**ATIVIDADES**
1/ Diga se cada frase abaixo concorda com o texto sobre Belluzzo, respondendo sim ou não e citando as palavras do texto que decidem: (a) Belluzzo diz que os governos seguem os interesses do mercado financeiro desde 1994. (b) Segundo o IBGE, a indústria cresceu no acumulado dos nove meses de 2014. (c) Belluzzo afirma que as previsões de economistas são sempre certeiras.
2/ Copie do texto sobre Belluzzo o trecho que vai de "São Paulo –" até "globalizado desde 1994.", incluindo esses dois pontos.

**TEXTO**
Entrevista

‘País está entregue à ignorância dos macroeconomistas’, diz Belluzzo

Economista volta a defender a Petrobras e diz que companhia é vítima da 'lógica de dois grupos: um que quer simplesmente destruí-la, outro que quer privatizá-la'

Agência Brasil

Belluzzo: ‘Eles acham que devemos adotar as políticas que foram executadas na Europa e não deram certo’

São Paulo – A economia brasileira não tem como crescer com as políticas que devem ser adotadas pela equipe econômica do governo que se inicia nesta quinta-feira (1°). Baseado no chamado tripé macroeconômico – cujos pilares são meta de inflação, câmbio flutuante e superávit fiscal –, esse conjunto de princípios só interessa ao mercado financeiro. A opinião é do economista Luiz Gonzaga Belluzzo, para quem os governos se submetem ao comando dos interesses desse mercado globalizado desde 1994.

Em sua opinião, os custos decorrentes dessa aliança em que só um lado ganha podem comprometer o emprego e a renda nos próximos anos. “Eles acham que devemos adotar as políticas que foram executadas na Europa e não deram certo, mas que aqui vai funcionar. O que vai acontecer? Eles vão cortar renda e emprego. Só que isso vai ser feito com uma recessão”, prevê. “O país está entregue à ignorância dos macroeconomistas.”

De acordo com Belluzzo, existe um consenso equivocado em torno da economia do país segundo o qual não há alternativas senão as do ajuste fiscal e do tripé macroeconômico, contemplados pela nomeação de Joaquim Levy para a Fazenda. “O problema da discussão nos termos em que ela é feita pela imprensa e pelos economistas é como se isso fosse uma espécie de caminho infalível para recuperar o crescimento, e não é verdade”, critica.

Em entrevista à RBA, o economista diz que “previsão de economista está sujeita a chuvas e trovoadas”. Mas acrescenta que, devido a alguns indicadores, acredita que “a economia já está resvalando numa recessão”.

A situação da indústria, para ele, é significativa. Segundo o IBGE, por exemplo, os índices do setor industrial foram negativos não só no fechamento do terceiro trimestre de 2014 (-3,7%), como no acumulado dos nove meses do ano (-2,9%), em comparações com iguais períodos do ano anterior.

**ENTRADAS FORNECIDAS**
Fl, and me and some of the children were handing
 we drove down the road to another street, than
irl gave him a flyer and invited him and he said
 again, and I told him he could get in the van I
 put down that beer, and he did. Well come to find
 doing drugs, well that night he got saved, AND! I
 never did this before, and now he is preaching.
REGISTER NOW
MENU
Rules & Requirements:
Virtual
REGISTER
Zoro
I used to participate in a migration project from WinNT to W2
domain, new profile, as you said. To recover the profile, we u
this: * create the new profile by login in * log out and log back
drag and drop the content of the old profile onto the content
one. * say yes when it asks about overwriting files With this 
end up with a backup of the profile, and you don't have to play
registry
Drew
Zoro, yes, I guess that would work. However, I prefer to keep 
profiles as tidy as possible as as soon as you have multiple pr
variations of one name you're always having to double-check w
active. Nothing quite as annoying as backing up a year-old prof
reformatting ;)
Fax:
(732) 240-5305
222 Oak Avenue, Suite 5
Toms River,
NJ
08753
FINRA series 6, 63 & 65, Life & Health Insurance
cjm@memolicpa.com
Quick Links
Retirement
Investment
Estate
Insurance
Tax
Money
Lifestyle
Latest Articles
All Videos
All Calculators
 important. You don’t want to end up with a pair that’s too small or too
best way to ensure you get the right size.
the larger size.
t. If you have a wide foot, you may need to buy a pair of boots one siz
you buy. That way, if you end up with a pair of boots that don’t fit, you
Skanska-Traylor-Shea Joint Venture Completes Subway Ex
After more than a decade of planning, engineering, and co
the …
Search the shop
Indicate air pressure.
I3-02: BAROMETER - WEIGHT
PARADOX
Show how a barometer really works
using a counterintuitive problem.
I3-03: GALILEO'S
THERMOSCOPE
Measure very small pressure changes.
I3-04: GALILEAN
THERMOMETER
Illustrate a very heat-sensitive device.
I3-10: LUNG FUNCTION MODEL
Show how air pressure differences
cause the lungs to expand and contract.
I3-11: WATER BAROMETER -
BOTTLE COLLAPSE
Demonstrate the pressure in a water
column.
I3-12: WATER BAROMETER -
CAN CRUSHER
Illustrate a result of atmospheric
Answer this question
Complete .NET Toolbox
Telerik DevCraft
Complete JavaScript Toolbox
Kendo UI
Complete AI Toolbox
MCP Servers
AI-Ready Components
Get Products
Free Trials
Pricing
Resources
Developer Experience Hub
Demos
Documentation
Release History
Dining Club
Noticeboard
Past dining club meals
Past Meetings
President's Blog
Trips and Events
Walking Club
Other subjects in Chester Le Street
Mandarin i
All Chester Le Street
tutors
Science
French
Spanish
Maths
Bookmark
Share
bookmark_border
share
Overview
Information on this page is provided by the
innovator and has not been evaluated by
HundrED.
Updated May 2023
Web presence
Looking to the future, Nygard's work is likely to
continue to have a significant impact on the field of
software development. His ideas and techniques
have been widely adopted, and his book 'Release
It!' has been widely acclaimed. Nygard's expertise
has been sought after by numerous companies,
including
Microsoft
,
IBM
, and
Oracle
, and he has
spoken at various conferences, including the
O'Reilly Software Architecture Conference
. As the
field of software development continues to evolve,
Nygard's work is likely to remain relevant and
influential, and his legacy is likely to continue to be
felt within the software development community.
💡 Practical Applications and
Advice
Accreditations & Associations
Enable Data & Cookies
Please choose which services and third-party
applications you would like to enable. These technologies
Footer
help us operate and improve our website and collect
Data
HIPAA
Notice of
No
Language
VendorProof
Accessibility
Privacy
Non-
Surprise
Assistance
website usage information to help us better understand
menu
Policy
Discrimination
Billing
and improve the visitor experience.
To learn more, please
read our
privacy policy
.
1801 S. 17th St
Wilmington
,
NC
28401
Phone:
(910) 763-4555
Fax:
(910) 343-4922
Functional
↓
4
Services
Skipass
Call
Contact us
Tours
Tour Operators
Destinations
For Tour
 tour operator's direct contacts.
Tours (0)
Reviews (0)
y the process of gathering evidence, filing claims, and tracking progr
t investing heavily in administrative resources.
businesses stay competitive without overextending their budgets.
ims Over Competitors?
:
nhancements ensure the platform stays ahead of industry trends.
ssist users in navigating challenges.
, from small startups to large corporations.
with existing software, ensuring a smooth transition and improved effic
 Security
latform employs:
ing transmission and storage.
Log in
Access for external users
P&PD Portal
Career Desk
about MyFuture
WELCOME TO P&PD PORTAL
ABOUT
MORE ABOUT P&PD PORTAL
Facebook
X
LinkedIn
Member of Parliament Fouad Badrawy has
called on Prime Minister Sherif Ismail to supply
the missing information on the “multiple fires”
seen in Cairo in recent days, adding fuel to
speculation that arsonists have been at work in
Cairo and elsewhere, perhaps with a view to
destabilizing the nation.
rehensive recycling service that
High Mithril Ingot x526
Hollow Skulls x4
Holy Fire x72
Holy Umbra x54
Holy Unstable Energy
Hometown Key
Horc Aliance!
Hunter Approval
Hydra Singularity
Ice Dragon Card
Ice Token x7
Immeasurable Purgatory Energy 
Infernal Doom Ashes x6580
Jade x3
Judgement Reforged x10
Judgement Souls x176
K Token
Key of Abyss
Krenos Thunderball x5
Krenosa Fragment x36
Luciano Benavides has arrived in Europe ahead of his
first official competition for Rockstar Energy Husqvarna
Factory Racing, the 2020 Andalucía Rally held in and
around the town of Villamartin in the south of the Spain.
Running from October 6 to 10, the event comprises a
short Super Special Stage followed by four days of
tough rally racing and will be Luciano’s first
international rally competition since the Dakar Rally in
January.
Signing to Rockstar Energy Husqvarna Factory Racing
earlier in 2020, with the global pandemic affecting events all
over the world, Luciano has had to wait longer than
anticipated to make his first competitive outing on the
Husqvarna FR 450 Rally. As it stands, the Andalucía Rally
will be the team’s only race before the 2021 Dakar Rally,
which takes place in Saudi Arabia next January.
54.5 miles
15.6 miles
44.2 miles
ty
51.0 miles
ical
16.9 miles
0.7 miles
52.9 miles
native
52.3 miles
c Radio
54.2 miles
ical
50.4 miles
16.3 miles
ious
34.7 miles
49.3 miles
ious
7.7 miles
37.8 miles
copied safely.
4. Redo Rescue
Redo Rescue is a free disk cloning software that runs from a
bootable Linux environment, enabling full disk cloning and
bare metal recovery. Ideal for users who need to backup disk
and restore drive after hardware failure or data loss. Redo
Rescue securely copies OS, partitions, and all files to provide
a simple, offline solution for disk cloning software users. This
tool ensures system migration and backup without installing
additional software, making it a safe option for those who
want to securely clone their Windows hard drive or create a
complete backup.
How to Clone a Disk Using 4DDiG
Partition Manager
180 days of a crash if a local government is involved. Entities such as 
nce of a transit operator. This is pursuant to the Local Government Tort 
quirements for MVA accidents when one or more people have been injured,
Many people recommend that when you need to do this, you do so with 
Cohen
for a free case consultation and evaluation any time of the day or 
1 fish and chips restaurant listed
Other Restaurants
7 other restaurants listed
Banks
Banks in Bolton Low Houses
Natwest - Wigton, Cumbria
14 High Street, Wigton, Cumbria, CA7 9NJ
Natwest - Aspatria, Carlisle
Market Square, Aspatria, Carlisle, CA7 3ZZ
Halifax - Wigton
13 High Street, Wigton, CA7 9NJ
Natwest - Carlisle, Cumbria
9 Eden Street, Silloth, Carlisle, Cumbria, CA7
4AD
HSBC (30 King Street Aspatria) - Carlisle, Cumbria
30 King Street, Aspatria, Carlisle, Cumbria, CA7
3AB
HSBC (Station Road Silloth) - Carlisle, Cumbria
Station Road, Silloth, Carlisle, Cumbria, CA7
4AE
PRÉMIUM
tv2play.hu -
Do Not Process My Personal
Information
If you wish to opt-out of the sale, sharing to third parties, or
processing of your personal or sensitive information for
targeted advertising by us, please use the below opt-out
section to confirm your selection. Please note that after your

**RESPOSTAS POR ITEM**
1/
(a) Sim: "os governos se submetem ao comando dos interesses desse mercado globalizado desde 1994".
(b) Não: "no acumulado dos nove meses do ano (-2,9%)".
(c) Não: "previsão de economista está sujeita a chuvas e trovoadas".

2/
São Paulo – A economia brasileira não tem como crescer com as políticas que devem ser adotadas pela equipe econômica do governo que se inicia nesta quinta-feira (1°). Baseado no chamado tripé macroeconômico – cujos pilares são meta de inflação, câmbio flutuante e superávit fiscal –, esse conjunto de princípios só interessa ao mercado financeiro. A opinião é do economista Luiz Gonzaga Belluzzo, para quem os governos se submetem ao comando dos interesses desse mercado globalizado desde 1994.